Describe the bug We are using the azure.storage.blob.aio to download a lot (~50k) of small (100 kB) blobs. The memory usage (> 1 GB) of our program increases indefinitely over time, and it seems to be related to the BlobClient.

To Reproduce Steps to reproduce the behavior: The script below starts up to 75 concurrent blob downloads. It consistently uses more and more memory as the program iterates through all blobs (>100k) in a container.

from pathlib import Path
import asyncio

from azure.storage.blob.aio import ContainerClient

base_folder = Path("C:/Temp/Azure")
container_url = "MY_CONTAINER_URL"

async def download_blob(blob_client, blob_name):
    dest_file = base_folder / blob_name
    dest_file.parent.mkdir(parents=True, exist_ok=True)
    with open(dest_file, "wb") as fp:
        stream = await blob_client.download_blob()
        data = await stream.readall()
        fp.write(data)

async def main():
    background_tasks = set()
    sem = asyncio.Semaphore(75)
    async with ContainerClient.from_container_url(container_url) as cc:
        async for blob_name in cc.list_blob_names():
            async with cc.get_blob_client(blob_name) as blob_client:
                await sem.acquire()
                task = asyncio.create_task(download_blob(blob_client, blob_name))
                background_tasks.add(task)
                task.add_done_callback(background_tasks.discard)
                task.add_done_callback(lambda x: sem.release())

    await asyncio.gather(*background_tasks)
asyncio.run(main())

tboerstad avatar Nov 06 '22 20:11 tboerstad

cc @swathipil This seems related to #27023

tboerstad avatar Nov 06 '22 20:11 tboerstad

Thanks for the feedback, we’ll investigate asap.

xiangyan99 avatar Nov 07 '22 17:11 xiangyan99

I’m no longer convinced the example accurately depicts the error.

I was creating tasks at a rapid pace, and even though there were a maximum of 75 concurrent downloads, there were many more paused tasks (with BlobClients in them) presumably consuming memory.

tboerstad avatar Nov 07 '22 20:11 tboerstad

Hi @tboerstad Thomas, thanks for the info.
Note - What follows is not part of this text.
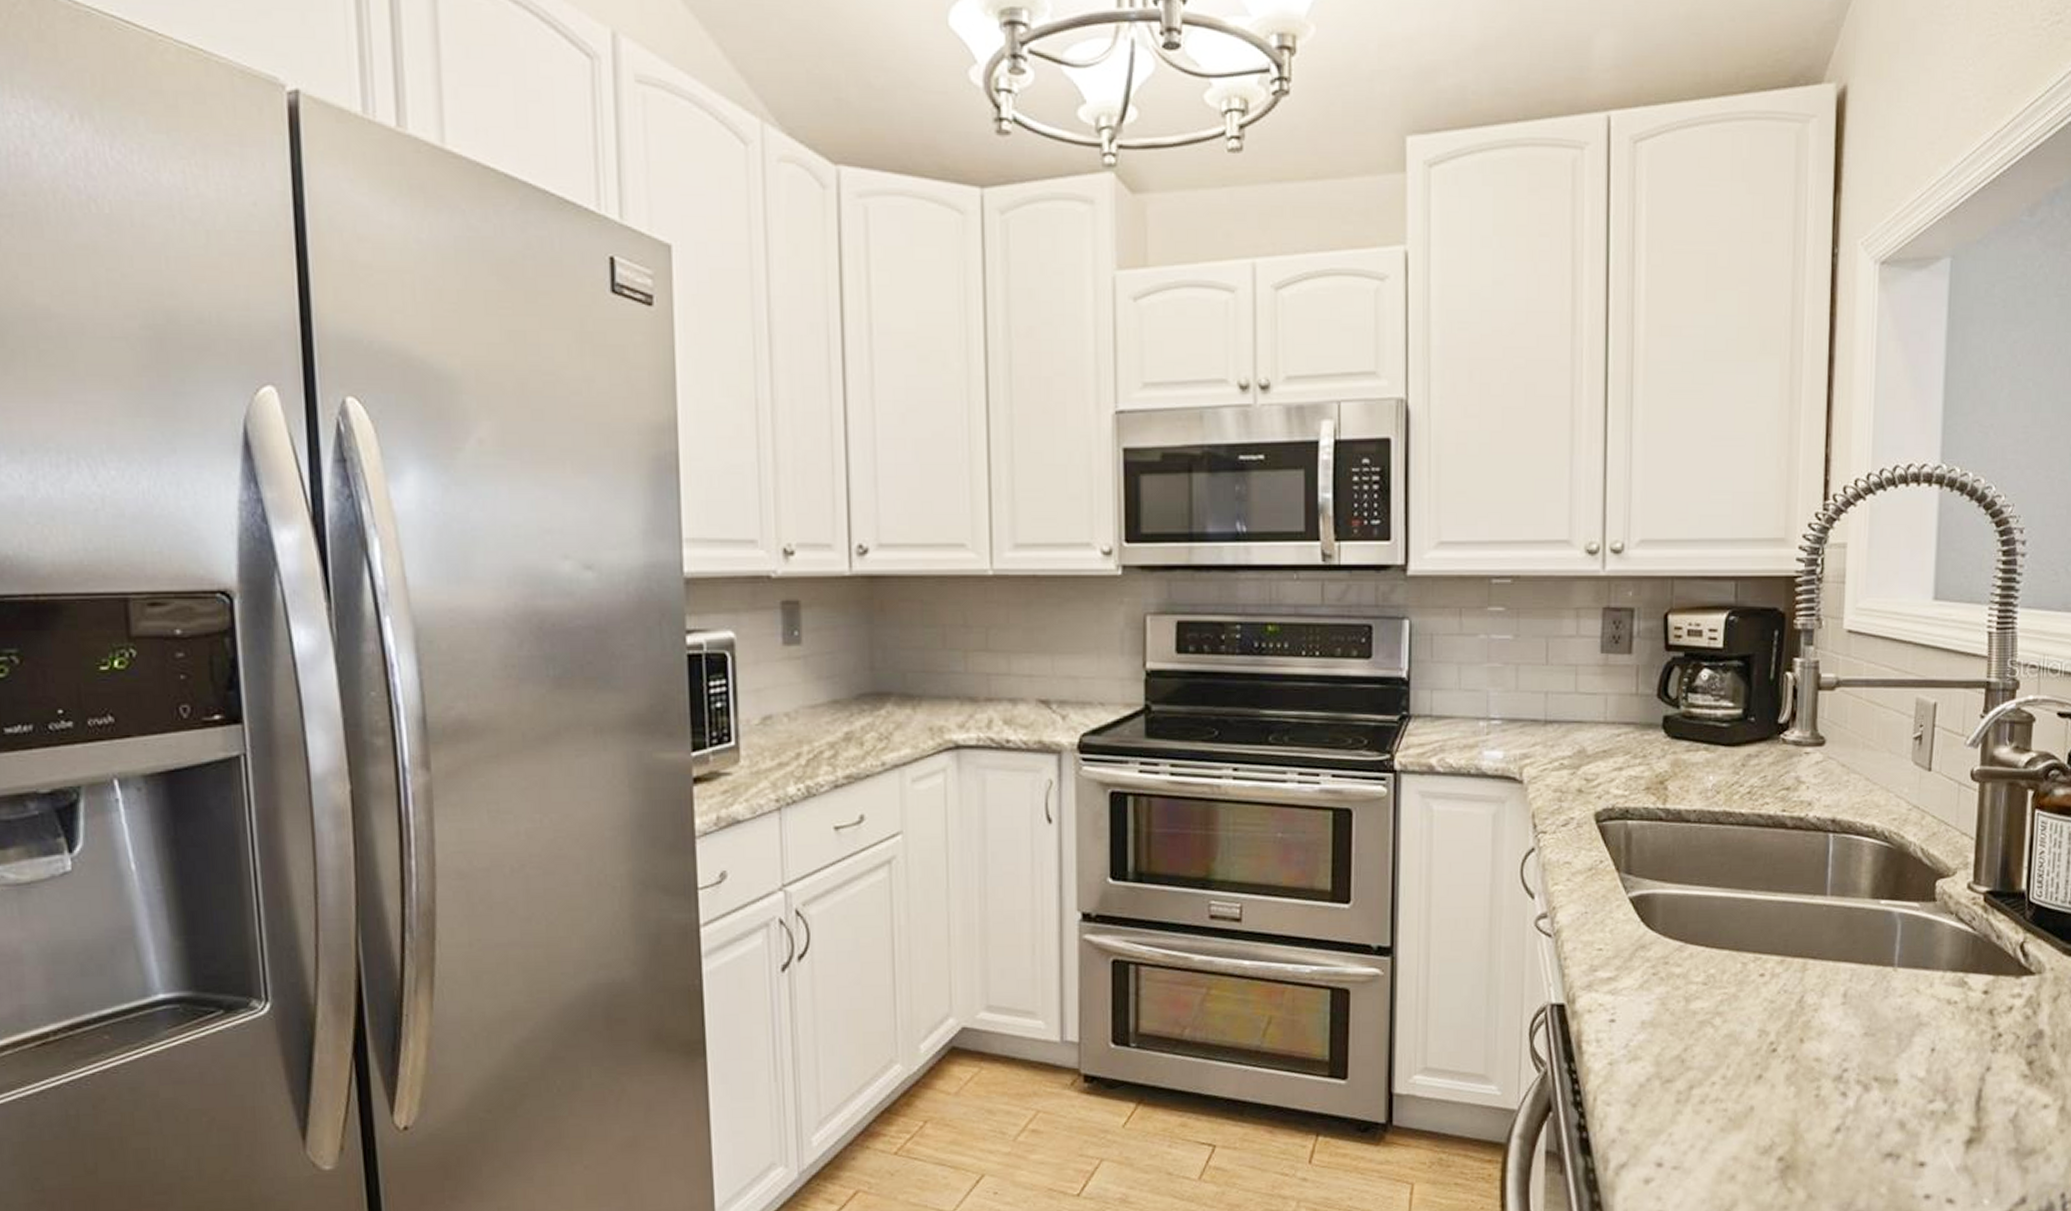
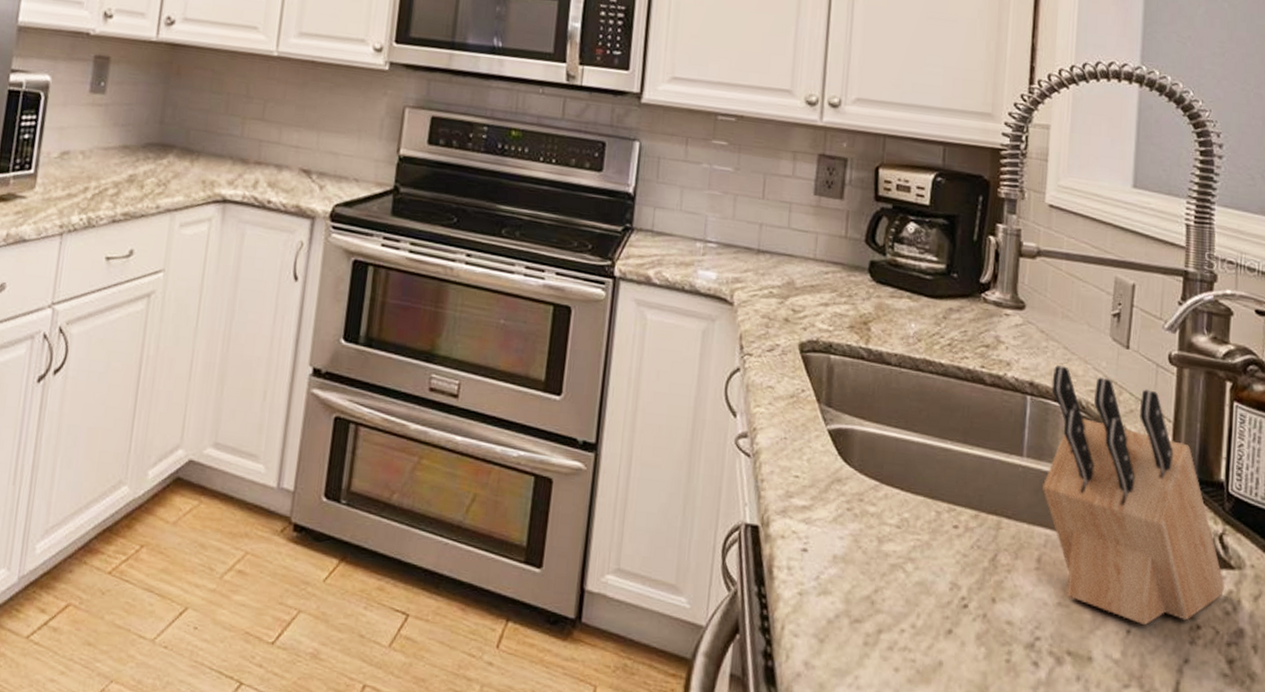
knife block: none [1846,798,2026,1042] -> present [1041,365,1225,626]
My current thinking is that you may be correct in saying this is related to #27023 which we are actively investigating. For now, we'll treat this as the same. Please see other issue for when we provide updates.

jalauzon-msft avatar Nov 08 '22 19:11 jalauzon-msft

Hi @tboerstad Thomas, I tried to reproduce the runaway memory usage you were seeing by cloning your scenario as closely as I could, but I was unable to reproduce the issue unfortunately. I setup a container with 50k 100 KiB blobs and ran your exact script to download them and copy them to a local directory. The memory usage stayed fairly constant for me around 70 MiB and didn't grow beyond that during the run.

I was creating tasks at a rapid pace, and even though there were a maximum of 75 concurrent downloads, there were many more paused tasks (with BlobClients in them) presumably consuming memory.

I think this sounds like it could be the cause for the memory usage. How were you measuring the paused tasks? I can try the same thing during my test to see if I get similar results.

jalauzon-msft avatar Nov 19 '22 00:11 jalauzon-msft

Thank you @jalauzon-msft for the investigation. Your findings make sense, I see the same behaviour on my end.

I expect that removing the Semaphore will reproduce the other behaviour.

tboerstad avatar Nov 19 '22 11:11 tboerstad

Hi @tboerstad Thomas, sorry but do you still suspect an issue with the blob SDK here or do you think it's something else? I'm not sure which behavior you are referencing when you mention removing the semaphore but with the sample code as is, I wasn't able to see a memory issue.

jalauzon-msft avatar Nov 22 '22 00:11 jalauzon-msft

@jalauzon-msft I have tested again, and I am also unable to see any memory issue. If I have something in the code I'm working on, it must be unrelated to the Blob SDK.

Thank you for you clarifications, you have helped solve my issue.

tboerstad avatar Nov 23 '22 10:11 tboerstad